3

I have a git repository with two branches: master and live. I work on master. Once I deem my changes ready for production, I merge them into live, which is checked out in the production system. I work on the project alone.

With this setup, live always used to simply be a few commits behind master. So when I did a git merge master on live, the merge would be performed via fast-forward.

As of recently, doing git merge master while on live results in a merge performed by the recursive strategy. I don't know if the reason for this is that I once accidentally committed a change first on live, and only afterwards merged it onto master.

git diff master live yields no output, ie. the two branches have the same file contents.

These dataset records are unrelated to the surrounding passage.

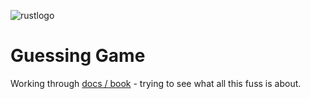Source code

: ![rustlogo](https://www.rust-lang.org/logos/rust-logo-512x512-blk.png)

# Guessing Game

Working through [docs / book](https://doc.rust-lang.org/book/second-edition/ch02-00-guessing-game-tutorial.html) - trying to see what all this fuss is about.
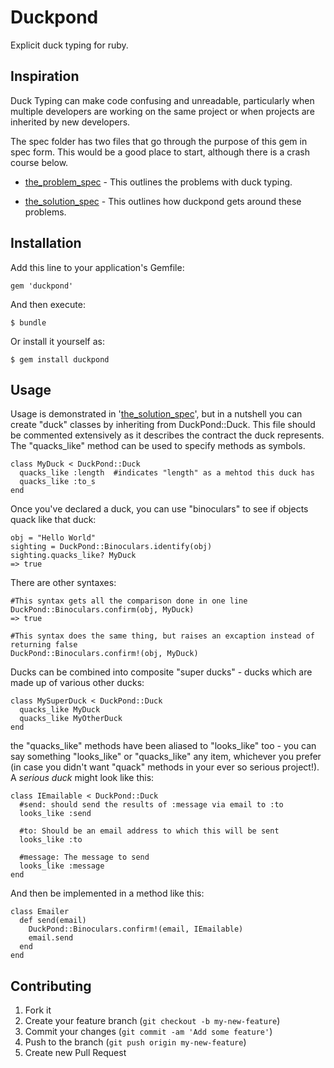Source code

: # Duckpond

Explicit duck typing for ruby.


## Inspiration

Duck Typing can make code confusing and unreadable, particularly 
when multiple developers are working on the same project or when 
projects are inherited by new developers. 

The spec folder has two files that go through the purpose of this gem
in spec form. This would be a good place to start, although there is a crash 
course below.

* [the_problem_spec](spec/the_problem_spec.rb) - This outlines the problems with duck typing.

* [the_solution_spec](spec/the_solution_spec.rb) - This outlines how duckpond gets around these problems.


## Installation

Add this line to your application's Gemfile:

    gem 'duckpond'

And then execute:

    $ bundle

Or install it yourself as:

    $ gem install duckpond


## Usage

Usage is demonstrated in '[the_solution_spec](spec/the_solution_spec.rb)', but in a nutshell you can create 
"duck" classes by inheriting from DuckPond::Duck. This file should be commented
extensively as it describes the contract the duck represents. The "quacks_like" method
can be used to specify methods as symbols. 

    class MyDuck < DuckPond::Duck
      quacks_like :length  #indicates "length" as a mehtod this duck has
      quacks_like :to_s
    end

Once you've declared a duck, you can use "binoculars" to see if objects quack like
that duck:

    obj = "Hello World"
    sighting = DuckPond::Binoculars.identify(obj)
    sighting.quacks_like? MyDuck
    => true

There are other syntaxes:

    #This syntax gets all the comparison done in one line
    DuckPond::Binoculars.confirm(obj, MyDuck)
    => true

    #This syntax does the same thing, but raises an excaption instead of returning false 
    DuckPond::Binoculars.confirm!(obj, MyDuck)


Ducks can be combined into composite "super ducks" - ducks which are made up of various other ducks:

    class MySuperDuck < DuckPond::Duck
      quacks_like MyDuck
      quacks_like MyOtherDuck
    end

the "quacks_like" methods have been aliased to "looks_like" too - you can say something "looks_like" or "quacks_like" any item, 
whichever you prefer (in case you didn't want "quack" methods in your ever so serious project!). A *serious duck* might look like this:

    class IEmailable < DuckPond::Duck
      #send: should send the results of :message via email to :to
      looks_like :send

      #to: Should be an email address to which this will be sent
      looks_like :to

      #message: The message to send
      looks_like :message
    end

And then be implemented in a method like this:

    class Emailer
      def send(email)
        DuckPond::Binoculars.confirm!(email, IEmailable)
        email.send
      end
    end


## Contributing

1. Fork it
2. Create your feature branch (`git checkout -b my-new-feature`)
3. Commit your changes (`git commit -am 'Add some feature'`)
4. Push to the branch (`git push origin my-new-feature`)
5. Create new Pull Request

What can I do to get my git repository into a "clean" state so it again uses the fast-forward strategy by default?

3
  • Have you tried explicitly asking for fast-forward merges with git merge --ff-only master? Commented Feb 26, 2015 at 18:25
  • Instead of using git diff, try git cherry -v master live (and live master). This will tell you what commits are the latter branch that aren't on the former. If you made a commit on live and then later merged it to master, it could have ended up with a different commit hash (even though your file contents are the same)... so maybe things started to skew from there? Commented Feb 26, 2015 at 21:18
  • Thank you for your replies. @dg99: git merge --ff-only master gives fatal: Not possible to fast-forward, aborting.. @hinerm: git cherry -v master live (and live master) both give no result. So strange! Commented Feb 27, 2015 at 16:14

1 Answer 1

2

I think the problem was caused because:

  1. I accidentally committed something (let's call it A) on live instead of master.
  2. I then committed something else (B say) on master.
  3. I realised I made the mistake 1. and merged live onto master.
  4. I still needed to merge B onto live, so I merged master onto live.

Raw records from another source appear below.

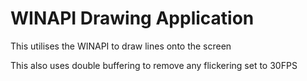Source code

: # WINAPI Drawing Application


This utilises the WINAPI to draw lines onto the screen

This also uses double buffering to remove any flickering set to 30FPS
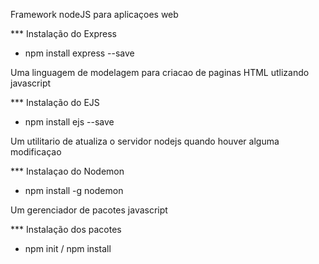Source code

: <!-- Express -->

Framework nodeJS para aplicaçoes web

\*\*\* Instalação do Express

- npm install express --save

<!-- EJS -->

Uma linguagem de modelagem para criacao de paginas HTML utlizando javascript

\*\*\* Instalação do EJS

- npm install ejs --save

<!-- Nodemon -->

Um utilitario de atualiza o servidor nodejs quando houver alguma modificaçao

\*\*\* Instalaçao do Nodemon

- npm install -g nodemon

<!-- NPM -->

Um gerenciador de pacotes javascript

\*\*\* Instalação dos pacotes

- npm init / npm install
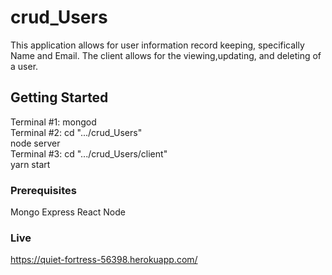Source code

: # crud_Users

This application allows for user information record keeping, specifically Name and Email. The client allows for the viewing,updating, and deleting of a user.

## Getting Started
Terminal #1: mongod<br/>
Terminal #2: cd ".../crud_Users" <br/>
             node server<br/>
Terminal #3: cd ".../crud_Users/client" <br/>
             yarn start<br/>


### Prerequisites

Mongo Express React Node

### Live

https://quiet-fortress-56398.herokuapp.com/
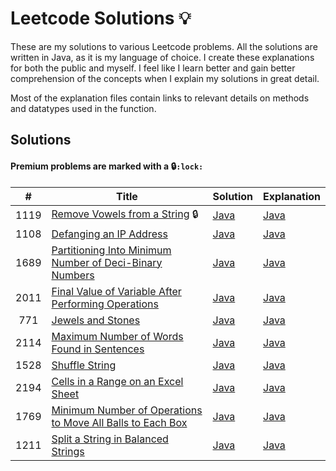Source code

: # Leetcode Solutions :bulb:
These are my solutions to various Leetcode problems. All the solutions are written in Java, as it is my language of choice. 
I create these explanations for both the public and myself. I feel like I learn better and gain better comprehension of the concepts when I explain my solutions in great detail.

Most of the explanation files contain links to relevant details on methods and datatypes used in the function.

## Solutions

#### Premium problems are marked with a :lock:`:lock:`
|  #   | Title                                                                                                                                                   | Solution                                                                                | Explanation                                                                           |
|:----:|---------------------------------------------------------------------------------------------------------------------------------------------------------|-----------------------------------------------------------------------------------------|---------------------------------------------------------------------------------------|
| 1119 | [Remove Vowels from a String](https://leetcode.com/problems/remove-vowels-from-a-string/) :lock:                                                        | [Java](src/Strings/RemoveVowels/RemoveVowels.java)                                      | [Java](src/Strings/RemoveVowels/RemoveVowels.md)                                      |
| 1108 | [Defanging an IP Address](https://leetcode.com/problems/defanging-an-ip-address/)                                                                       | [Java](src/Strings/DefangIPAddress/DefangIPAddr.java)                                   | [Java](src/Strings/DefangIPAddress/DefangIPAddr.md)                                   |
| 1689 | [Partitioning Into Minimum Number of Deci-Binary Numbers](https://leetcode.com/problems/partitioning-into-minimum-number-of-deci-binary-numbers/)       | [Java](src/Strings/PartitioningMinDeciBinary/MinPartitions.java)                        | [Java](src/Strings/PartitioningMinDeciBinary/MinPartitions.md)                        |
| 2011 | [Final Value of Variable After Performing Operations](https://leetcode.com/problems/final-value-of-variable-after-performing-operations/)               | [Java](src/Strings/FinalValueAfterOperations/FinalValueAfterOperations.java)            | [Java](src/Strings/FinalValueAfterOperations/FinalValueAfterOperations.md)            |
| 771  | [Jewels and Stones](https://leetcode.com/problems/jewels-and-stones)                                                                                    | [Java](src/Strings/JewelsAndStones/NumJewelsInStones.java)                              | [Java](src/Strings/JewelsAndStones/NumJewelsInStones.md)                              |
| 2114 | [Maximum Number of Words Found in Sentences](https://leetcode.com/problems/maximum-number-of-words-found-in-sentences/)                                 | [Java](src/Strings/MaximumNumberOfWordsFoundInSentences/MostWordsFound.java)            | [Java](src/Strings/MaximumNumberOfWordsFoundInSentences/MostWordsFound.md)            |
| 1528 | [Shuffle String](https://leetcode.com/problems/shuffle-string/)                                                                                         | [Java](src/Strings/ShuffleString/RestoreString.java)                                    | [Java](src/Strings/ShuffleString/RestoreString.md)                                    |
| 2194 | [Cells in a Range on an Excel Sheet](https://leetcode.com/problems/cells-in-a-range-on-an-excel-sheet/)                                                 | [Java](src/Strings/CellsInARangeOnAnExcelSheet/CellsInRange.java)                       | [Java](src/Strings/CellsInARangeOnAnExcelSheet/CellsInRange.md)                       |
| 1769 | [Minimum Number of Operations to Move All Balls to Each Box](https://leetcode.com/problems/minimum-number-of-operations-to-move-all-balls-to-each-box/) | [Java](src/Strings/MinimumNumberOfOperationsToMoveAllBallsToEachBox/MinOperations.java) | [Java](src/Strings/MinimumNumberOfOperationsToMoveAllBallsToEachBox/MinOperations.md) |   
| 1211 | [Split a String in Balanced Strings](https://leetcode.com/problems/split-a-string-in-balanced-strings/)                                                 | [Java](src/Strings/SplitAStringInBalancedStrings/BalancedStringSplit.java)              | [Java](src/Strings/SplitAStringInBalancedStrings/BalancedStringSplit.md)              |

I think this created a "crossing" of commit paths that makes it impossible for git merge to fast-forward.

The solution was to first ensure that the two branches really did have the same contents:

git diff master..live git cherry -v master live git cherry -v live master 

all yielded no result. Then I changed live to point at exactly the same commit as master:

git branch -f live ae5e70... # Hash of the commit pointed to by master git push --force origin live:live 

Now I can fast-forward again. Note that this can be dangerous and should probably not be done when the repository is shared.